No. I, and the ACLU, believe that the First Amendment protects everyone, including those with whom we disagree. If the rights of speech and association are to be meaningful, they have to be afforded to all, not just to those whose views we like. The ACLU has long defended groups whose views it finds repugnant, because the First Amendment is the lifeblood of our democracy. If the New York Attorney General can seek to shut down the NRA because of the wrongdoing of some of its leaders, what is to stop governors in red states using the same power to close down organizations fighting for racial or economic justice if some of their leaders are corrupt?
I understand that a resolute defense of the First Amendment means embracing unpopular or controversial causes, and that NRA members’ right of association are in play here, but I also wonder if the ACLU has shifted its position on freedom of speech somewhat in recent years in cases in which free speech rights come in conflict with other rights. Is that right?
No. We remain committed, by policy and practice, to the principle that the First Amendment protects everyone. We recognize, of course, as we always have, that speech rights are not absolute. There are restrictions on incitement, harassment, threats, and the like that mean speech can be punished when it crosses the line to violence or illegal conduct. With the exception of the rights not to be compelled to incriminate oneself, or to be stripped of one’s citizenship, no rights in the Constitution are absolute.
But what is absolute is that the First Amendment protects everyone equally; the government cannot allow some groups to organize and speak and not others, based on whether those in power, or the majority in a particular community, agree or disagree with the group’s views. Our history has demonstrated that when we afford that kind of discretion to government officials, they target the most vulnerable, the dissenters, the outliers, those who seek to change the status quo.
So, in recent years, we have filed briefs not just in support of the NRA’s right to association, but in support of anti-Semitic protesters’ right to picket outside a synagogue in Michigan; a conservative student magazine denied funding after lampooning “safe spaces”; the far-right commentator Milo Yiannopoulos when the D.C. Metro refused to display ads for his book; Americans for Prosperity (a Koch-funded nonprofit) in a challenge to California’s requirement that it disclose its donors; and an evangelical Christian’s suit challenging a university’s restrictions on where he could speak. We don’t share these speakers’ views, but we defend their right to express them.
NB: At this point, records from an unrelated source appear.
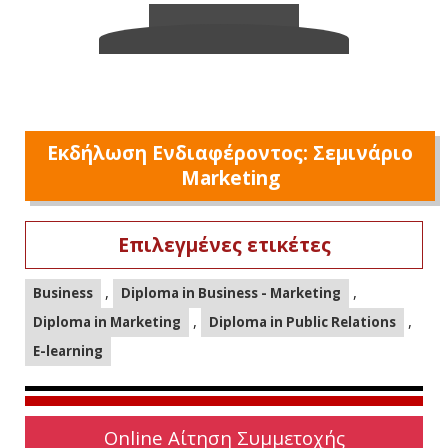
Εκδήλωση Ενδιαφέροντος: Σεμινάριο
Marketing
Επιλεγμένες ετικέτες
,
,
Business
Diploma in Business - Marketing
,
,
Diploma in Marketing
Diploma in Public Relations
E-learning
Online Αίτηση Συμμετοχής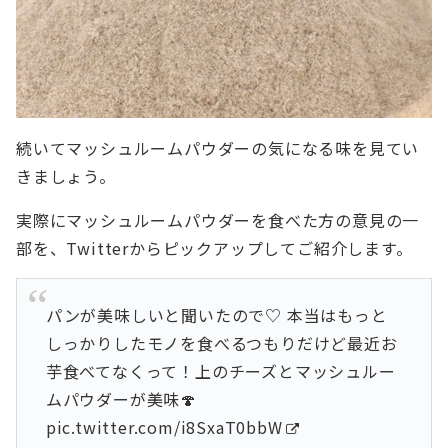
続いてマッシュルームパウダーの気になる味を見てい
きましょう。
実際にマッシュルームパウダーを食べた方の意見の一
部を、Twitterからピックアップしてご紹介します。
パンが美味しいと聞いたので♡ 本当はもっと
しっかりしたモノを食べるつもりだけど最近お
芋食べてなくって！上のチーズとマッシュルー
ムパウダーが美味🍄
pic.twitter.com/i8SxaT0bbW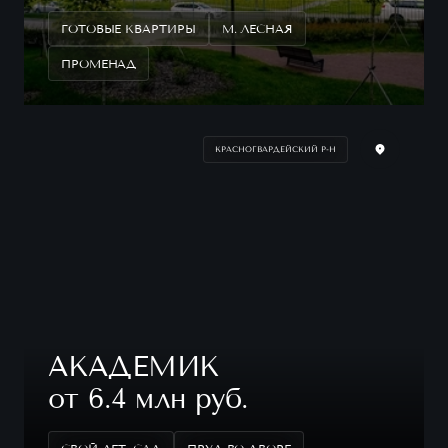
ГОТОВЫЕ КВАРТИРЫ
М. ЛЕСНАЯ
ПРОМЕНАД
КРАСНОГВАРДЕЙСКИЙ Р-Н
АКАДЕМИК
от 6.4 млн руб.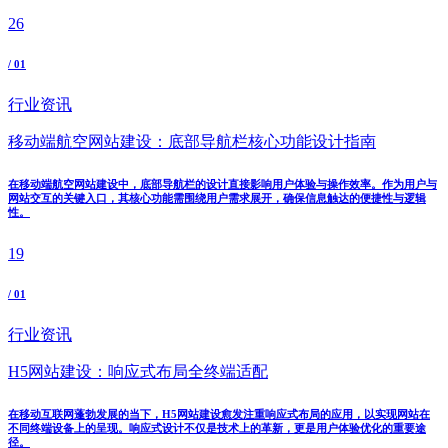
26
/ 01
行业资讯
移动端航空网站建设：底部导航栏核心功能设计指南
在移动端航空网站建设中，底部导航栏的设计直接影响用户体验与操作效率。作为用户与
网站交互的关键入口，其核心功能需围绕用户需求展开，确保信息触达的便捷性与逻辑
性。
19
/ 01
行业资讯
H5网站建设：响应式布局全终端适配
在移动互联网蓬勃发展的当下，H5网站建设愈发注重响应式布局的应用，以实现网站在
不同终端设备上的呈现。响应式设计不仅是技术上的革新，更是用户体验优化的重要途
径。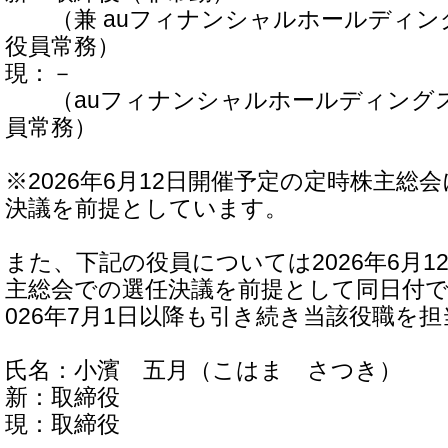
（兼 auフィナンシャルホールディン
役員常務）
現：－
（auフィナンシャルホールディングス
員常務）
※2026年6月12日開催予定の定時株主総
決議を前提としています。
また、下記の役員については2026年6月1
主総会での選任決議を前提として同日付で
026年7月1日以降も引き続き当該役職を
氏名：小濱 五月（こはま さつき）
新：取締役
現：取締役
You’ve written eloquently about how gun deaths disproportionately affect communities of color, and young Black men especially—and you’ve argued that this should be the starting-point for any gun safety legislation. It’s also true that a huge proportion of US gun death—consistently around 55-60 percent—is by suicide, not homicide. So, is there an opening there for reform, also, one that progressives may be missing?
It is true that every year, about half of all gun deaths are suicides. And there is reason to believe that the easy availability of guns makes suicide more likely. So, yes, this ought to be among the policy arguments for greater gun control. Will it be enough to rise above the partisan divide that has come to afflict this and so many other issues? I doubt it.
Is gun control legislation possible without reforming the Senate’s filibuster rule, which effectively requires sixty votes for a bill to pass?
Almost certainly not. Even before this year’s horrific mass shootings, a majority of Americans supported stricter gun control measures, but legislation is invariably stymied in the Senate because the Republicans use the filibuster to block any reform proposal. This has been true not just for gun control, but also for immigration and voting rights reforms.
So perhaps it’s not surprising that President Biden has chosen not to prioritize gun control at this moment. The only way that will change is if the people demand reform to such an extent that he has no choice but to respond. Gun control advocates have to organize as gun rights advocates already have.